Reproducing Experiments using Provenance Files
With workflow streamlined by yProv4ML, it is trivial to guarantee reproducibility of experiments even just sharing a single provenance file. To guarantee the necessary amount of information are present in the prov.json file however, some calls to the library have to be executed.
def log_execution_command(cmd : str): ...
Simply logs the execution command for it to be retrieved by the reproduction script later. This is often a call to python3
def log_source_code(path: Optional[str] = None): ...
Logs as an artifact a path to the source code. This could be a single python file (e.g. main.py), a repository link (if the path is not specified in the arguments), or an entire directory of source files. In case the source code is not on github, the source files are all copied inside the artifacts directory, and the path logged inside the provenance file will reference whis copy.

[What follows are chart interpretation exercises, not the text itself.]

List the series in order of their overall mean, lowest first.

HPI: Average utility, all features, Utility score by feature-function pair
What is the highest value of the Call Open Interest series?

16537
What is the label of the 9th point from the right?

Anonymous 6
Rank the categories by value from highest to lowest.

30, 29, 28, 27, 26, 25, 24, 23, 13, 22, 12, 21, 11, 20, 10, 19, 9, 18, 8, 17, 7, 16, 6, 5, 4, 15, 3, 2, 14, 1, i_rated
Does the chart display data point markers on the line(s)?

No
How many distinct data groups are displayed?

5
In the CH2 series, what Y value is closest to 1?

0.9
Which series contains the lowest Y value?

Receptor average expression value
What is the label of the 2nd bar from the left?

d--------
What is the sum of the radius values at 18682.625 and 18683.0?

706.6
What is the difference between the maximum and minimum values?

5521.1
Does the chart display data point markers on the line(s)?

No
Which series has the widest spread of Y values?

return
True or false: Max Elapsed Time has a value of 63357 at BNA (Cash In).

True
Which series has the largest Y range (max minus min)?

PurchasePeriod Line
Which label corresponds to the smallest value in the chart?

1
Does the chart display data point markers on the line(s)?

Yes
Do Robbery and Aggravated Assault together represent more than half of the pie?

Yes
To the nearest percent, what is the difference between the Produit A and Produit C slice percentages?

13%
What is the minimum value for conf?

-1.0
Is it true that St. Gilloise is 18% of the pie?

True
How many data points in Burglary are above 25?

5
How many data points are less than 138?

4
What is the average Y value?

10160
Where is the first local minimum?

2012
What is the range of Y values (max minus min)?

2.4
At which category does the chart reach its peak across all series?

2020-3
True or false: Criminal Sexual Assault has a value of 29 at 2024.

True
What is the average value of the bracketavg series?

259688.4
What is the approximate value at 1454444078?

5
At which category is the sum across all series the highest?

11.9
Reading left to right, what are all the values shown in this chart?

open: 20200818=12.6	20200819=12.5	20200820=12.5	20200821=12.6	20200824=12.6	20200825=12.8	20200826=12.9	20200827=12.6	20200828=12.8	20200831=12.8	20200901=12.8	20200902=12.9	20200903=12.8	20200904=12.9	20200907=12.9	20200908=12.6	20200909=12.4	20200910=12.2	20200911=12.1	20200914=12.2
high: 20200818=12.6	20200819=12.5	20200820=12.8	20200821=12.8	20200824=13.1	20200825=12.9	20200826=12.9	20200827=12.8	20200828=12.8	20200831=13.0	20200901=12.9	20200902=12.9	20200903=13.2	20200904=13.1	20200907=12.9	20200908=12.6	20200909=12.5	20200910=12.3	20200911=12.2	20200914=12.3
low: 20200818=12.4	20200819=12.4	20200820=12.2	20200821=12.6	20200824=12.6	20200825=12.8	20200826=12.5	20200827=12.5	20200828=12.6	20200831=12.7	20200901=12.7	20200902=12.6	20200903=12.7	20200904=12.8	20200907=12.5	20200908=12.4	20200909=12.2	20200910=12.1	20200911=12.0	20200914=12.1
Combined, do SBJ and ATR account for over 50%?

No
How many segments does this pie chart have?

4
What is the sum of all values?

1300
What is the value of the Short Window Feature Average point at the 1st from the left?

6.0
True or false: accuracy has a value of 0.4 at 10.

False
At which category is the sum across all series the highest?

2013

def log_input(inp : Any, log_copy_in_prov_directory : bool = True): ...
The directive log_input
saves with incremental ids a various number of inputs, which are user defined.
The log_copy_in_prov_directory
parameter indicates whether the input (if a file) is copied as artifact into the artifact directory. This is necessary for reproducibility of the experiment if the input is not retrievable in any other way.
def log_output(out : Any, log_copy_in_prov_directory : bool = True): ...
The directive log_output
saves with incremental ids a various number of outputs, which are user defined.